## [DIRECTIONS]
Count how many lines in the records below contain the word "University", with case counting. Reply with the number only.

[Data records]

[Start of Attachment]

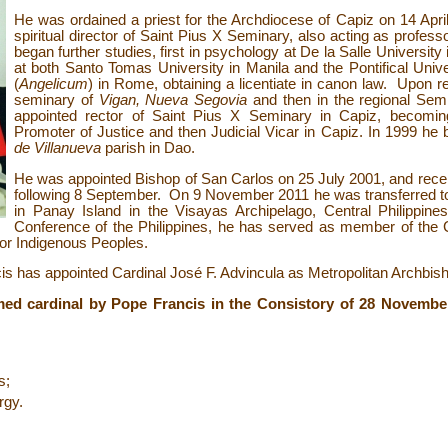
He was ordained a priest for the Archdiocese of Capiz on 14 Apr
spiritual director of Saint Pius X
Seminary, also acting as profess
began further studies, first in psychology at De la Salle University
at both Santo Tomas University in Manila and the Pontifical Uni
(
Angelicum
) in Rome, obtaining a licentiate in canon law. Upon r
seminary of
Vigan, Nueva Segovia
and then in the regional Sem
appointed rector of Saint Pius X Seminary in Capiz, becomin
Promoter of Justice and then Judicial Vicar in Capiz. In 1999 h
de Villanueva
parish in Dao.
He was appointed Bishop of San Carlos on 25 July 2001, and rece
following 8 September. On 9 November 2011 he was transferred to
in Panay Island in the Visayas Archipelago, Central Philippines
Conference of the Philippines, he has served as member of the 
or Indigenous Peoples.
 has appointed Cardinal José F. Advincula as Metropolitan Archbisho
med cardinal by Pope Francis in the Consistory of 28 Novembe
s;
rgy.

[End of Attachment]
[Start of Attachment]

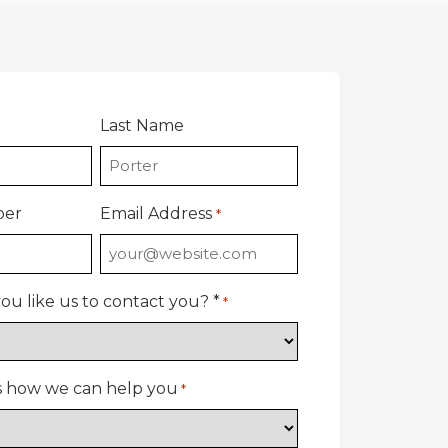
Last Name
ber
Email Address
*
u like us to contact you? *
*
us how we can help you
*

[End of Attachment]

## [TASK SOLUTION]
2